:: Fragmento del documento ::

5 de noviembre de 2014

¿Seréis capaces de abandonarlo?



Evangelio según San Lucas 14,25-33.


Junto con Jesús iba un gran gentío, y él, dándose vuelta, les dijo:
"Cualquiera que venga a mí y no me ame más que a su padre y a su madre, a su mujer y a sus hijos, a sus hermanos y hermanas, y hasta a su propia vida, no puede ser mi discípulo.
El que no carga con su cruz y me sigue, no puede ser mi discípulo.
¿Quién de ustedes, si quiere edificar una torre, no se sienta primero a calcular los gastos, para ver si tiene con qué terminarla?
No sea que una vez puestos los cimientos, no pueda acabar y todos los que lo vean se rían de él, diciendo:
'Este comenzó a edificar y no pudo terminar'.
¿Y qué rey, cuando sale en campaña contra otro, no se sienta antes a considerar si con diez mil hombres puede enfrentar al que viene contra él con veinte mil?
Por el contrario, mientras el otro rey está todavía lejos, envía una embajada para negociar la paz.
De la misma manera, cualquiera de ustedes que no renuncie a todo lo que posee, no puede ser mi discípulo.

COMENTARIO:

  En este Evangelio de san Lucas, vemos como mucha gente sigue a Jesús; pero el Maestro quiere que todos aquellos que se atreven  a caminar junto a Él, no lo hagan porque se han sentido atraídos por unas bellas palabras o por una insigne doctrina, sino porque han interiorizado su mensaje y, haciéndolo suyo con la razón y el corazón, han decidido, en libertad, ser sus discípulos.

  El Señor nos habla de ese amor incondicional a Dios, que hemos de tener por encima de todo; y, sobre todo, por encima de nosotros mismos. Nos habla del desapego a las cosas de este mundo, que  deben estar al servicio de la expansión del Reino, y del bienestar de nuestros hermanos. Por eso Jesús trata, en su discurso, de la humildad y el desprendimiento; de no tener nada como propio, sino sentirnos usufructuarios de todos los bienes que debemos a la misericordia divina. Cada persona que nos quiere, cada circunstancia que nos beneficia o cada aspiración que conseguimos, no son medios para reafirmar nuestro orgullo, sino la muestra patente del amor de Dios, que debemos estar dispuestos a entregar. Pero si hay algo que el Señor espera de nosotros, es que estemos preparados para prescindir de nosotros mismos; que nos demos sin medida y sin recelo, con la única aspiración de poseer y hacer nuestro, al Hijo de Dios.

:::

§ Qué hacer: Copia palabra por palabra el pasaje del texto sobre el Evangelio de san Lucas que va de "De la misma" a "ser sus discípulos.", ambos incluidos.

:: Datos extraídos ::

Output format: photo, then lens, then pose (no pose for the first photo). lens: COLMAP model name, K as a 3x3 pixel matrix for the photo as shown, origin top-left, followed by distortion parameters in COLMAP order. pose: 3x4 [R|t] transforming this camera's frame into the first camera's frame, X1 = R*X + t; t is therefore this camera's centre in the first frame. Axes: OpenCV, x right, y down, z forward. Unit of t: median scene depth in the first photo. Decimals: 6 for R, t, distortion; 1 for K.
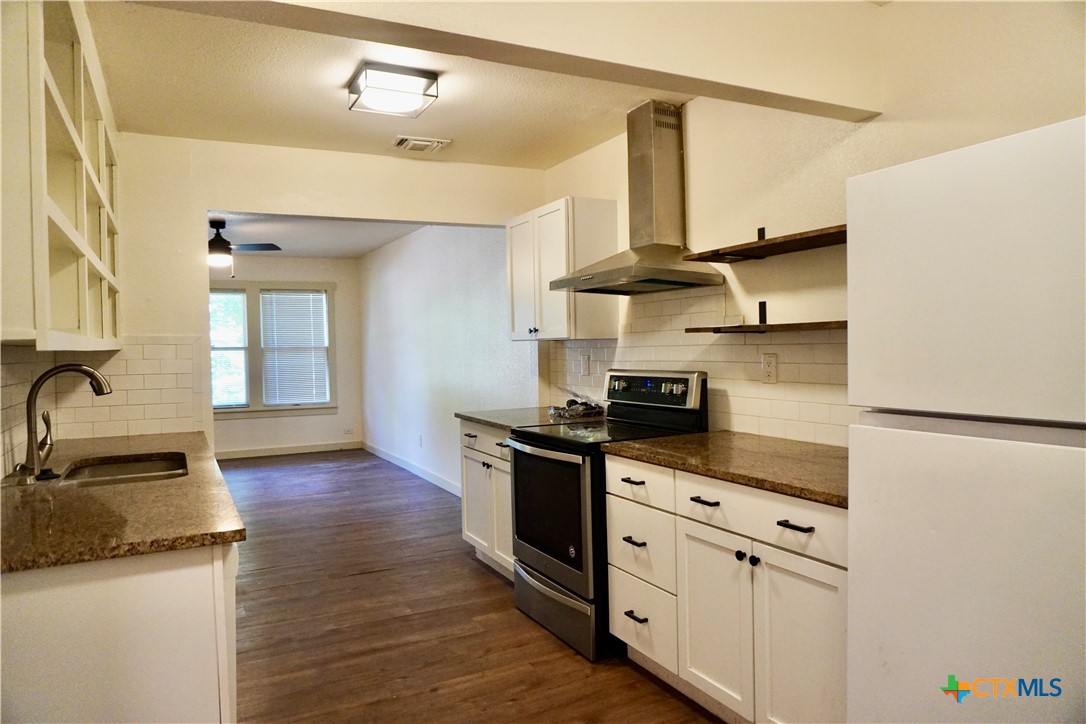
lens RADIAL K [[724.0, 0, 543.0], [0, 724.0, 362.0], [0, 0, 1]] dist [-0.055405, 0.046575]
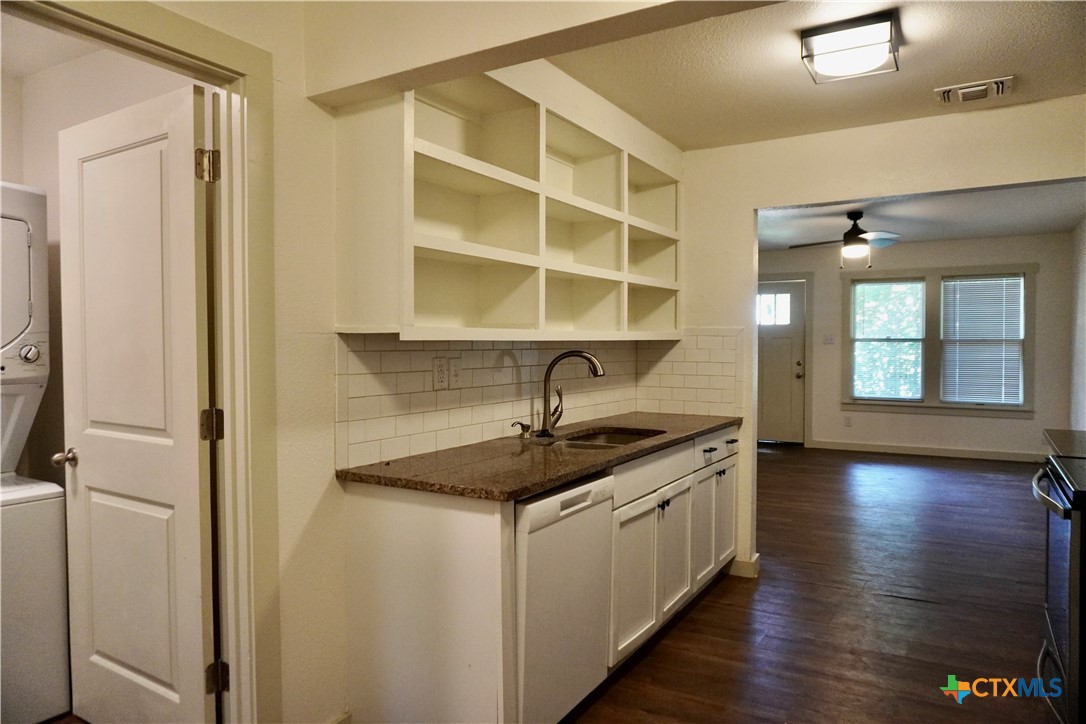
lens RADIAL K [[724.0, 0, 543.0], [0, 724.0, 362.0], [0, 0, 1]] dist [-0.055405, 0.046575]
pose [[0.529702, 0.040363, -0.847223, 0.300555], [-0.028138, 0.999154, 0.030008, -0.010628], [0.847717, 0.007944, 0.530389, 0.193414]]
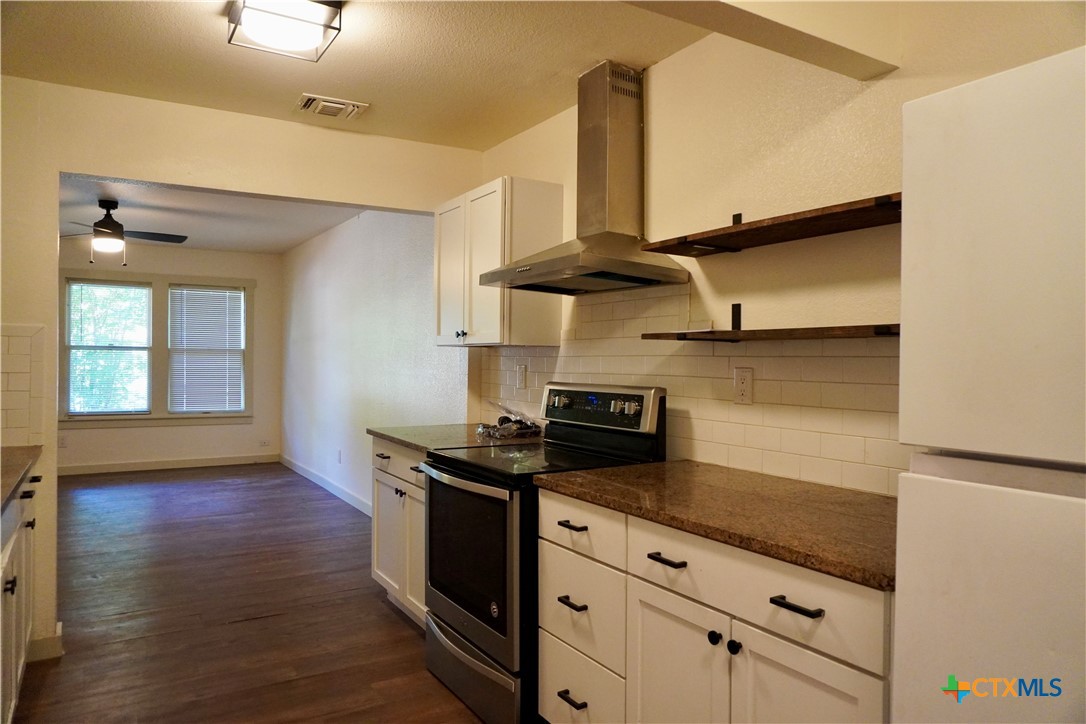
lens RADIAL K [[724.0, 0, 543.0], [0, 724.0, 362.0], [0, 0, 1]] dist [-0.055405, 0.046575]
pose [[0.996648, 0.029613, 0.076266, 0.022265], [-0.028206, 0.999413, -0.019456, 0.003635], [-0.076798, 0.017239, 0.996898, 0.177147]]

:::
:: Datos extraídos ::

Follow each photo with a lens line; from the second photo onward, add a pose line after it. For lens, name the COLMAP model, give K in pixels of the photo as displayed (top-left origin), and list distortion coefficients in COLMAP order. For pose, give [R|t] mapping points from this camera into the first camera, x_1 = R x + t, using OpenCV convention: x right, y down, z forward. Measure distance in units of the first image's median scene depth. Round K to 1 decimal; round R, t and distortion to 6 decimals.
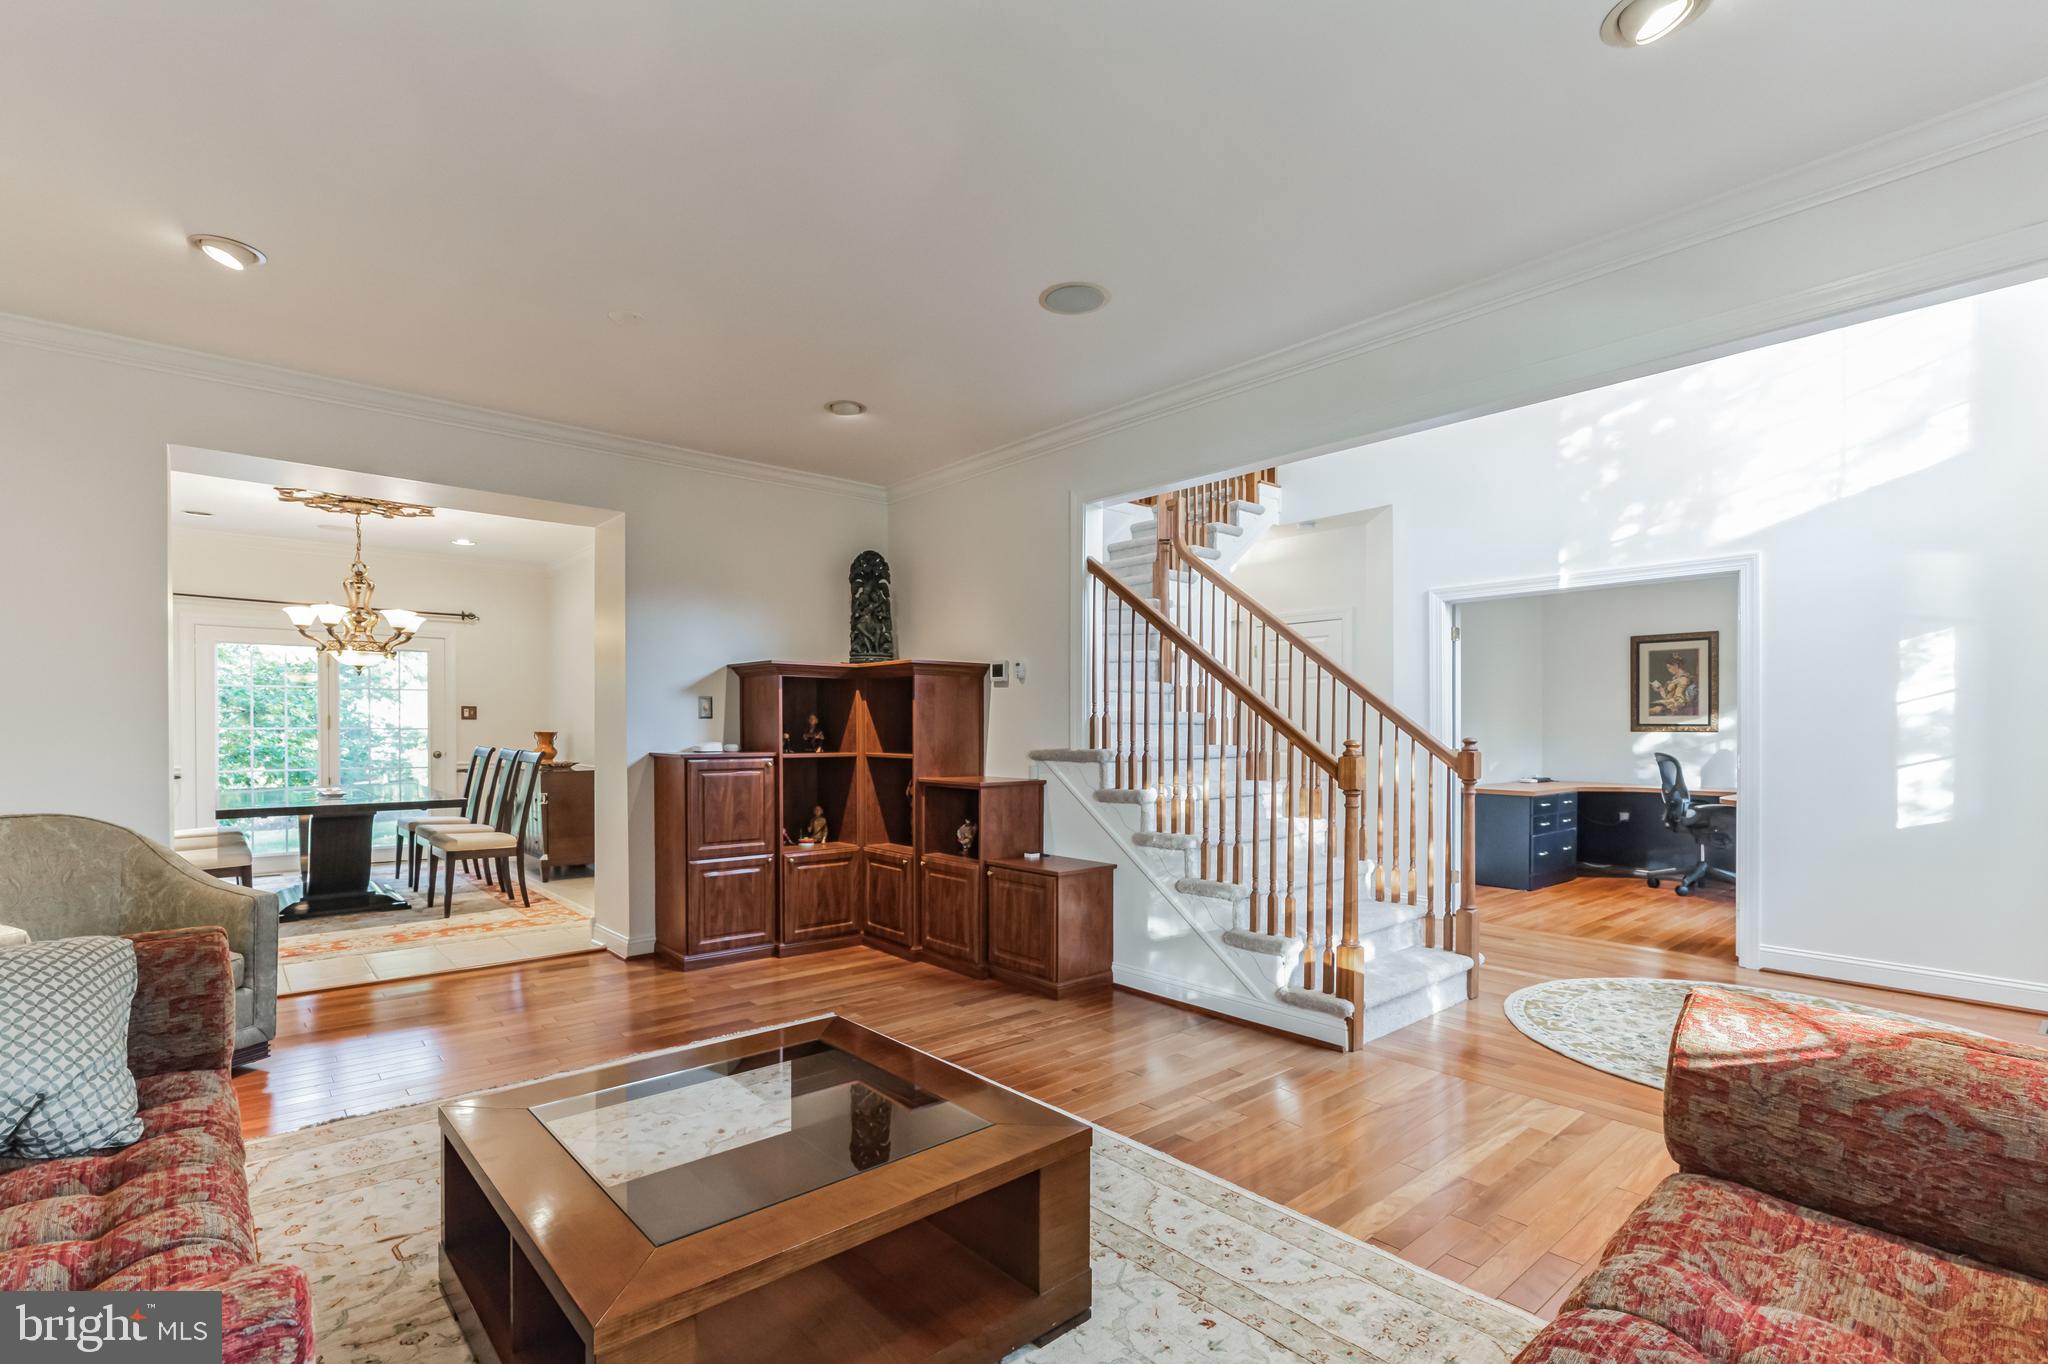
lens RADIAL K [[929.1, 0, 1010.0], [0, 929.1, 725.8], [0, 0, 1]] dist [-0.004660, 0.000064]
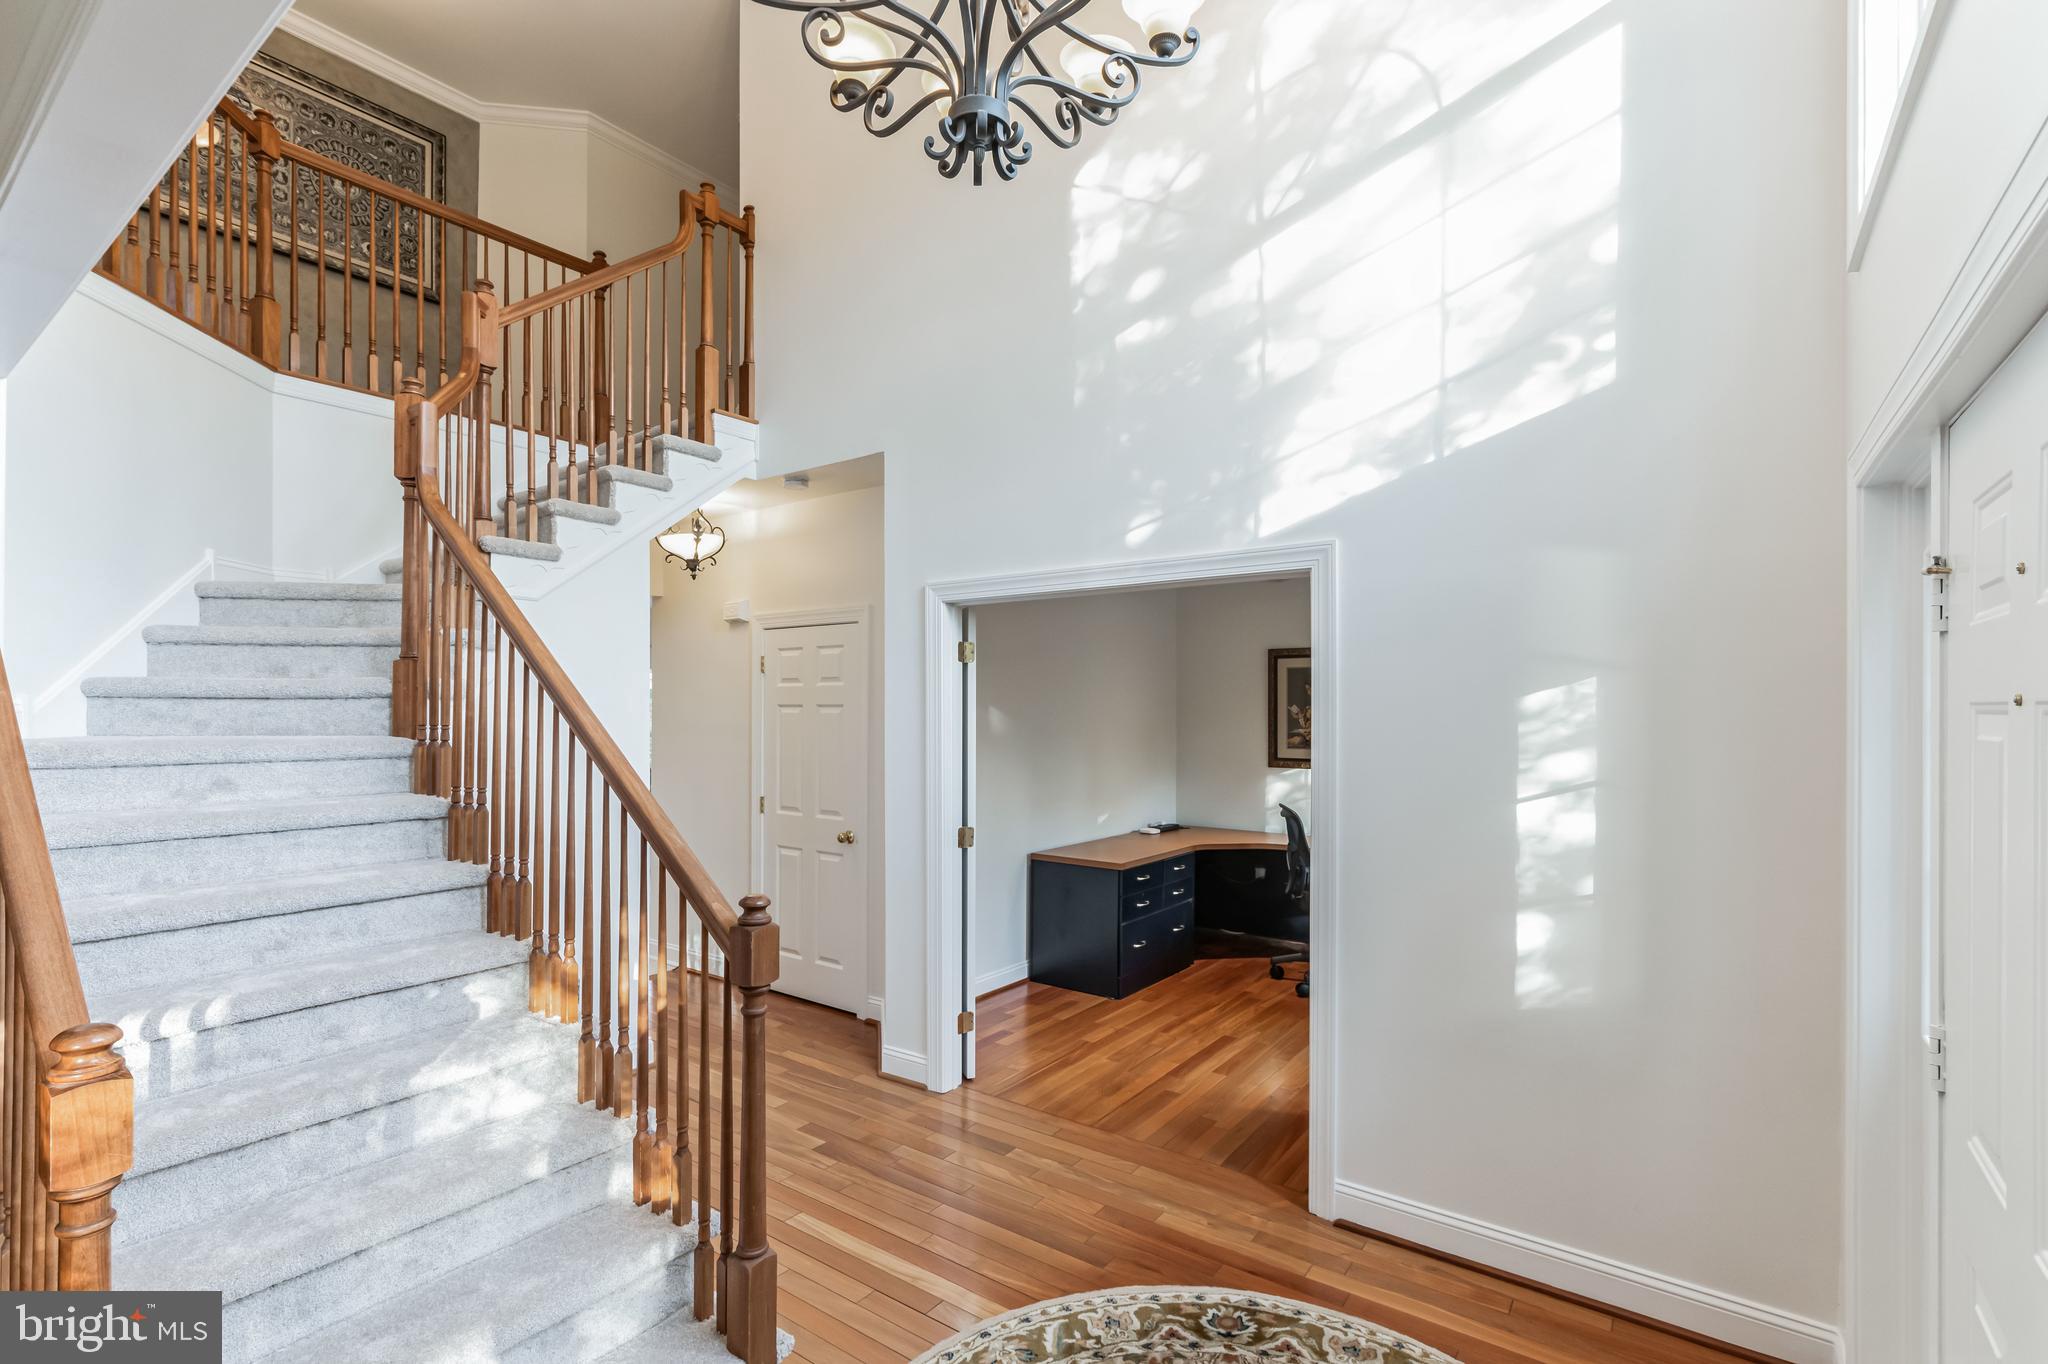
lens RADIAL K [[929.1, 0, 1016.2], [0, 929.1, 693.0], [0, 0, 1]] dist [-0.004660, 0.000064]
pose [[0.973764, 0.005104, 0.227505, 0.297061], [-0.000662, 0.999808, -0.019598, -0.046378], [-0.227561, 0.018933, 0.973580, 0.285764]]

:::

§ Solución:
De la misma manera, cualquiera de ustedes que no renuncie a todo lo que posee, no puede ser mi discípulo.

COMENTARIO:

  En este Evangelio de san Lucas, vemos como mucha gente sigue a Jesús; pero el Maestro quiere que todos aquellos que se atreven  a caminar junto a Él, no lo hagan porque se han sentido atraídos por unas bellas palabras o por una insigne doctrina, sino porque han interiorizado su mensaje y, haciéndolo suyo con la razón y el corazón, han decidido, en libertad, ser sus discípulos.